*** Opening of Records provided ***
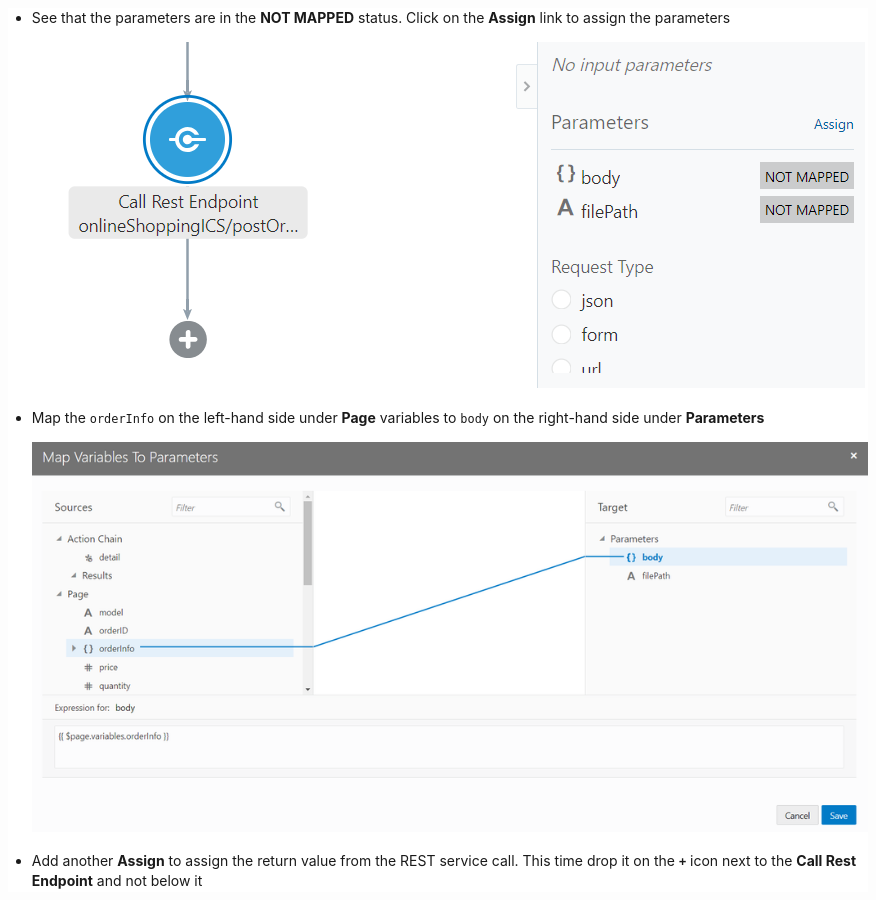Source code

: - See that the parameters are in the **NOT MAPPED** status. Click on the **Assign** link to assign the parameters

  ![](images/vbcs/400/image081.png)

- Map the `orderInfo` on the left-hand side under **Page** variables to `body` on the right-hand side under **Parameters**

  ![](images/vbcs/400/image082.png)

- Add another **Assign** to assign the return value from the REST service call. This time drop it on the **`+`** icon next to the **Call Rest Endpoint** and not below it
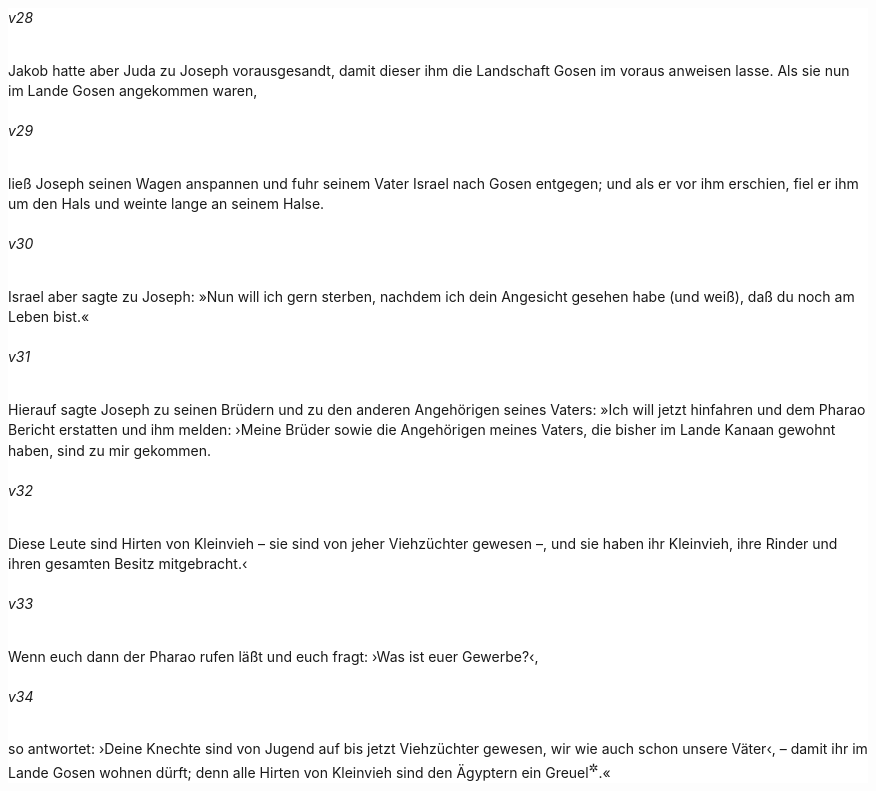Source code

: 
###### v28
Jakob hatte aber Juda zu Joseph vorausgesandt, damit dieser ihm die Landschaft Gosen im voraus anweisen lasse. Als sie nun im Lande Gosen angekommen waren,

###### v29
ließ Joseph seinen Wagen anspannen und fuhr seinem Vater Israel nach Gosen entgegen; und als er vor ihm erschien, fiel er ihm um den Hals und weinte lange an seinem Halse.

###### v30
Israel aber sagte zu Joseph: »Nun will ich gern sterben, nachdem ich dein Angesicht gesehen habe (und weiß), daß du noch am Leben bist.«

###### v31
Hierauf sagte Joseph zu seinen Brüdern und zu den anderen Angehörigen seines Vaters: »Ich will jetzt hinfahren und dem Pharao Bericht erstatten und ihm melden: ›Meine Brüder sowie die Angehörigen meines Vaters, die bisher im Lande Kanaan gewohnt haben, sind zu mir gekommen.

###### v32
Diese Leute sind Hirten von Kleinvieh – sie sind von jeher Viehzüchter gewesen –, und sie haben ihr Kleinvieh, ihre Rinder und ihren gesamten Besitz mitgebracht.‹

###### v33
Wenn euch dann der Pharao rufen läßt und euch fragt: ›Was ist euer Gewerbe?‹,

###### v34
so antwortet: ›Deine Knechte sind von Jugend auf bis jetzt Viehzüchter gewesen, wir wie auch schon unsere Väter‹, – damit ihr im Lande Gosen wohnen dürft; denn alle Hirten von Kleinvieh sind den Ägyptern ein Greuel<sup title="d.h. ein Gegenstand des Abscheus">&#x2732;</sup>.«
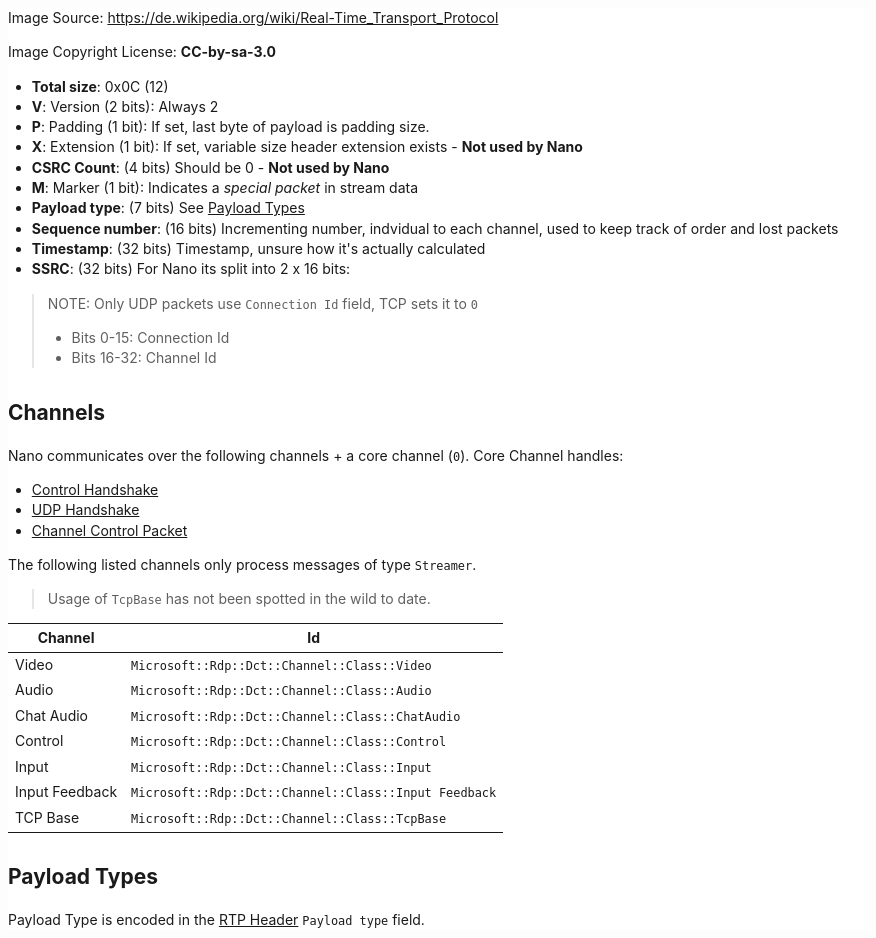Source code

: Image Source: <https://de.wikipedia.org/wiki/Real-Time_Transport_Protocol>

Image Copyright License: **CC-by-sa-3.0**

- **Total size**: 0x0C (12)
- **V**: Version (2 bits): Always 2
- **P**: Padding (1 bit): If set, last byte of payload is padding size.
- **X**: Extension (1 bit): If set, variable size header
  extension exists - **Not used by Nano**
- **CSRC Count**: (4 bits) Should be 0 - **Not used by Nano**
- **M**: Marker (1 bit): Indicates a _special packet_ in stream data
- **Payload type**: (7 bits) See [Payload Types](#payload-types)
- **Sequence number**: (16 bits) Incrementing number, indvidual to each
  channel, used to keep track of order and lost packets
- **Timestamp**: (32 bits) Timestamp, unsure how it's actually calculated
- **SSRC**: (32 bits) For Nano its split into 2 x 16 bits:

> NOTE: Only UDP packets use `Connection Id` field, TCP sets it to `0`
>
> - Bits 0-15: Connection Id
> - Bits 16-32: Channel Id

## Channels

Nano communicates over the following channels + a core channel (`0`).
Core Channel handles:

- [Control Handshake](#control-handshake-packet)
- [UDP Handshake](#udp-handshake-packet)
- [Channel Control Packet](#channel-control-packet)

The following listed channels only process messages of type `Streamer`.

> Usage of `TcpBase` has not been spotted in the wild to date.

| Channel        | Id                                                    |
| -------------- | ----------------------------------------------------- |
| Video          | `Microsoft::Rdp::Dct::Channel::Class::Video`          |
| Audio          | `Microsoft::Rdp::Dct::Channel::Class::Audio`          |
| Chat Audio     | `Microsoft::Rdp::Dct::Channel::Class::ChatAudio`      |
| Control        | `Microsoft::Rdp::Dct::Channel::Class::Control`        |
| Input          | `Microsoft::Rdp::Dct::Channel::Class::Input`          |
| Input Feedback | `Microsoft::Rdp::Dct::Channel::Class::Input Feedback` |
| TCP Base       | `Microsoft::Rdp::Dct::Channel::Class::TcpBase`        |

## Payload Types

Payload Type is encoded in the [RTP Header](#rtp-header) `Payload type` field.
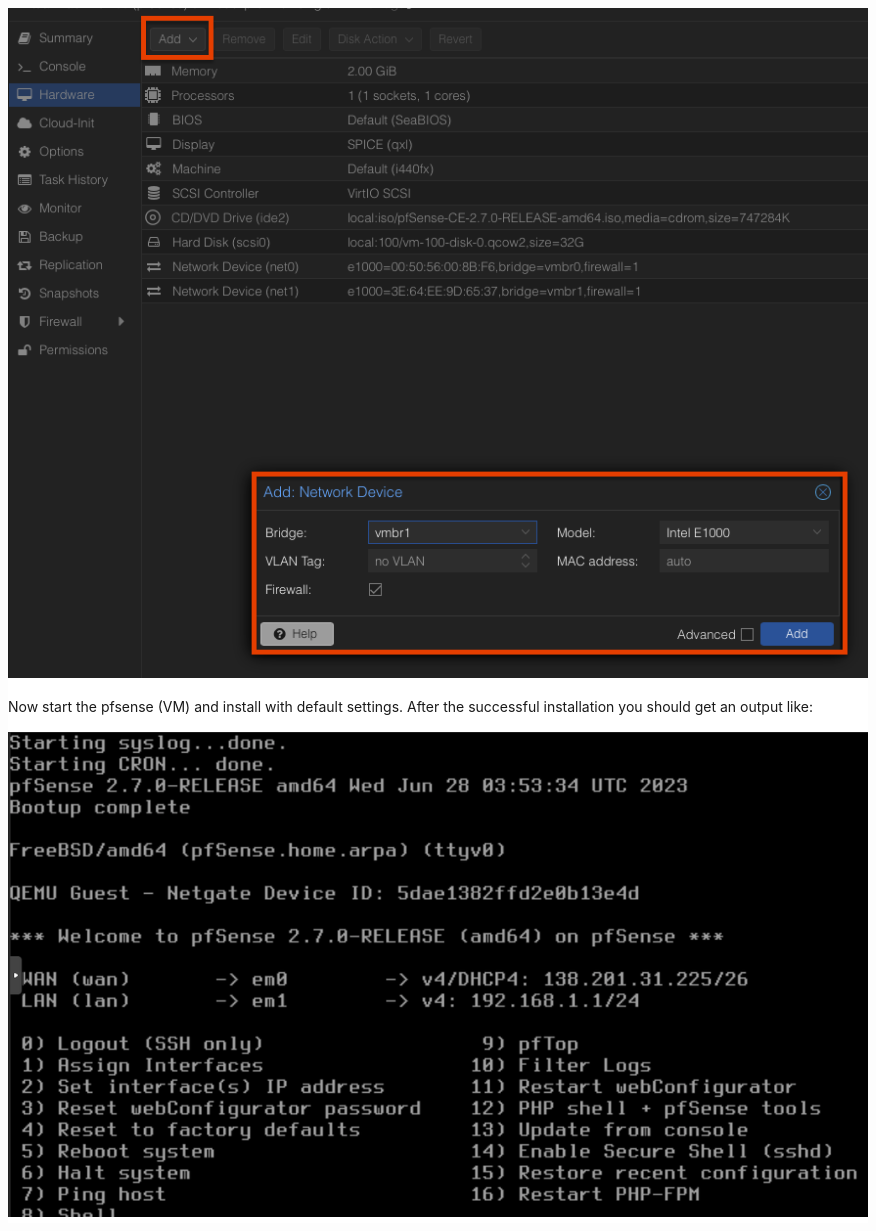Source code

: <img src="img/pfsense/pfsense-5.png" alt="Alt-Text" title="" />

Now start the pfsense (VM) and install with default settings. After the successful installation you should get an output like:

<img src="img/pfsense/pfsense-6.png" alt="Alt-Text" title="" />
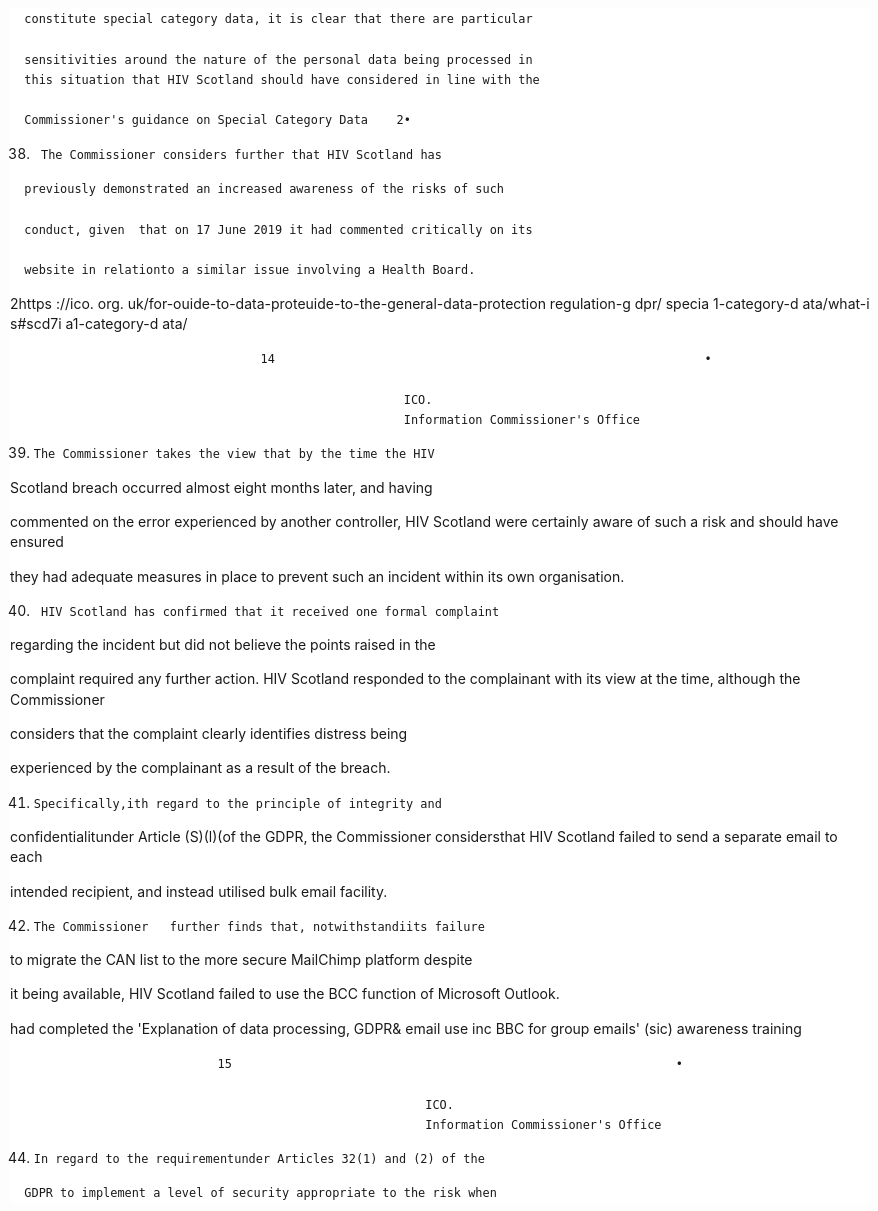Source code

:       constitute special category data, it is clear that there are particular

      sensitivities around the nature of the personal data being processed in
      this situation that HIV Scotland should have considered in line with the

      Commissioner's guidance on Special Category Data    2•

   38.      The Commissioner considers further that HIV Scotland has
      previously demonstrated an increased awareness of the risks of such

      conduct, given  that on 17 June 2019 it had commented critically on its

      website in relationto a similar issue involving a Health Board.

2https ://ico. org. uk/for-ouide-to-data-proteuide-to-the-general-data-protection­
regulation-g dpr/ specia 1-category-d ata/what-i s#scd7i a1-category-d ata/

                                       14                                                            •

                                                           ICO.
                                                           Information Commissioner's Office

39.     The Commissioner takes the view that by the time the HIV
   Scotland breach occurred almost eight months later, and having

   commented on the error experienced by another controller, HIV
   Scotland were certainly aware of such a risk and should have ensured

   they had adequate measures in place to prevent such an incident
   within its own organisation.

40.      HIV Scotland has confirmed that it received one formal complaint
   regarding the incident but did not believe the points raised in the

   complaint required any further action. HIV Scotland responded to the
   complainant with its view at the time, although the Commissioner

   considers that the complaint clearly identifies distress being

   experienced by the complainant as a result of the breach.

41.     Specifically,ith regard to the principle of integrity and

   confidentialitunder Article (S)(l)(of the GDPR, the Commissioner
   considersthat HIV Scotland failed to send a separate email to each

   intended recipient, and instead utilised bulk email facility.

42.     The Commissioner   further finds that, notwithstandiits failure
   to migrate the CAN list to the more secure MailChimp platform despite

   it being available, HIV Scotland failed to use the BCC function of
   Microsoft Outlook.

   had completed the 'Explanation of data processing, GDPR& email use
   inc BBC for group emails' (sic) awareness training

                                 15                                                              •

                                                              ICO.
                                                              Information Commissioner's Office
   44.     In regard to the requirementunder Articles 32(1) and (2) of the
      GDPR to implement a level of security appropriate to the risk when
*** Close of Records provided ***
▶ Exercise
Return all the records exactly. Skip the pictures.

▶ Problem solution
Source code

: - See that the parameters are in the **NOT MAPPED** status. Click on the **Assign** link to assign the parameters

  ![](images/vbcs/400/image081.png)

- Map the `orderInfo` on the left-hand side under **Page** variables to `body` on the right-hand side under **Parameters**

  ![](images/vbcs/400/image082.png)

- Add another **Assign** to assign the return value from the REST service call. This time drop it on the **`+`** icon next to the **Call Rest Endpoint** and not below it
Source code

: 
###### v28
Jakob hatte aber Juda zu Joseph vorausgesandt, damit dieser ihm die Landschaft Gosen im voraus anweisen lasse. Als sie nun im Lande Gosen angekommen waren,

###### v29
ließ Joseph seinen Wagen anspannen und fuhr seinem Vater Israel nach Gosen entgegen; und als er vor ihm erschien, fiel er ihm um den Hals und weinte lange an seinem Halse.

###### v30
Israel aber sagte zu Joseph: »Nun will ich gern sterben, nachdem ich dein Angesicht gesehen habe (und weiß), daß du noch am Leben bist.«

###### v31
Hierauf sagte Joseph zu seinen Brüdern und zu den anderen Angehörigen seines Vaters: »Ich will jetzt hinfahren und dem Pharao Bericht erstatten und ihm melden: ›Meine Brüder sowie die Angehörigen meines Vaters, die bisher im Lande Kanaan gewohnt haben, sind zu mir gekommen.

###### v32
Diese Leute sind Hirten von Kleinvieh – sie sind von jeher Viehzüchter gewesen –, und sie haben ihr Kleinvieh, ihre Rinder und ihren gesamten Besitz mitgebracht.‹

###### v33
Wenn euch dann der Pharao rufen läßt und euch fragt: ›Was ist euer Gewerbe?‹,

###### v34
so antwortet: ›Deine Knechte sind von Jugend auf bis jetzt Viehzüchter gewesen, wir wie auch schon unsere Väter‹, – damit ihr im Lande Gosen wohnen dürft; denn alle Hirten von Kleinvieh sind den Ägyptern ein Greuel<sup title="d.h. ein Gegenstand des Abscheus">&#x2732;</sup>.«
Source code

: Image Source: <https://de.wikipedia.org/wiki/Real-Time_Transport_Protocol>

Image Copyright License: **CC-by-sa-3.0**

- **Total size**: 0x0C (12)
- **V**: Version (2 bits): Always 2
- **P**: Padding (1 bit): If set, last byte of payload is padding size.
- **X**: Extension (1 bit): If set, variable size header
  extension exists - **Not used by Nano**
- **CSRC Count**: (4 bits) Should be 0 - **Not used by Nano**
- **M**: Marker (1 bit): Indicates a _special packet_ in stream data
- **Payload type**: (7 bits) See [Payload Types](#payload-types)
- **Sequence number**: (16 bits) Incrementing number, indvidual to each
  channel, used to keep track of order and lost packets
- **Timestamp**: (32 bits) Timestamp, unsure how it's actually calculated
- **SSRC**: (32 bits) For Nano its split into 2 x 16 bits:

> NOTE: Only UDP packets use `Connection Id` field, TCP sets it to `0`
>
> - Bits 0-15: Connection Id
> - Bits 16-32: Channel Id

## Channels

Nano communicates over the following channels + a core channel (`0`).
Core Channel handles:

- [Control Handshake](#control-handshake-packet)
- [UDP Handshake](#udp-handshake-packet)
- [Channel Control Packet](#channel-control-packet)

The following listed channels only process messages of type `Streamer`.

> Usage of `TcpBase` has not been spotted in the wild to date.

| Channel        | Id                                                    |
| -------------- | ----------------------------------------------------- |
| Video          | `Microsoft::Rdp::Dct::Channel::Class::Video`          |
| Audio          | `Microsoft::Rdp::Dct::Channel::Class::Audio`          |
| Chat Audio     | `Microsoft::Rdp::Dct::Channel::Class::ChatAudio`      |
| Control        | `Microsoft::Rdp::Dct::Channel::Class::Control`        |
| Input          | `Microsoft::Rdp::Dct::Channel::Class::Input`          |
| Input Feedback | `Microsoft::Rdp::Dct::Channel::Class::Input Feedback` |
| TCP Base       | `Microsoft::Rdp::Dct::Channel::Class::TcpBase`        |

## Payload Types

Payload Type is encoded in the [RTP Header](#rtp-header) `Payload type` field.
Source code

: <img src="img/pfsense/pfsense-5.png" alt="Alt-Text" title="" />

Now start the pfsense (VM) and install with default settings. After the successful installation you should get an output like:

<img src="img/pfsense/pfsense-6.png" alt="Alt-Text" title="" />
Source code

:       constitute special category data, it is clear that there are particular

      sensitivities around the nature of the personal data being processed in
      this situation that HIV Scotland should have considered in line with the

      Commissioner's guidance on Special Category Data    2•

   38.      The Commissioner considers further that HIV Scotland has
      previously demonstrated an increased awareness of the risks of such

      conduct, given  that on 17 June 2019 it had commented critically on its

      website in relationto a similar issue involving a Health Board.

2https ://ico. org. uk/for-ouide-to-data-proteuide-to-the-general-data-protection­
regulation-g dpr/ specia 1-category-d ata/what-i s#scd7i a1-category-d ata/

                                       14                                                            •

                                                           ICO.
                                                           Information Commissioner's Office

39.     The Commissioner takes the view that by the time the HIV
   Scotland breach occurred almost eight months later, and having

   commented on the error experienced by another controller, HIV
   Scotland were certainly aware of such a risk and should have ensured

   they had adequate measures in place to prevent such an incident
   within its own organisation.

40.      HIV Scotland has confirmed that it received one formal complaint
   regarding the incident but did not believe the points raised in the

   complaint required any further action. HIV Scotland responded to the
   complainant with its view at the time, although the Commissioner

   considers that the complaint clearly identifies distress being

   experienced by the complainant as a result of the breach.

41.     Specifically,ith regard to the principle of integrity and

   confidentialitunder Article (S)(l)(of the GDPR, the Commissioner
   considersthat HIV Scotland failed to send a separate email to each

   intended recipient, and instead utilised bulk email facility.

42.     The Commissioner   further finds that, notwithstandiits failure
   to migrate the CAN list to the more secure MailChimp platform despite

   it being available, HIV Scotland failed to use the BCC function of
   Microsoft Outlook.

   had completed the 'Explanation of data processing, GDPR& email use
   inc BBC for group emails' (sic) awareness training

                                 15                                                              •

                                                              ICO.
                                                              Information Commissioner's Office
   44.     In regard to the requirementunder Articles 32(1) and (2) of the
      GDPR to implement a level of security appropriate to the risk when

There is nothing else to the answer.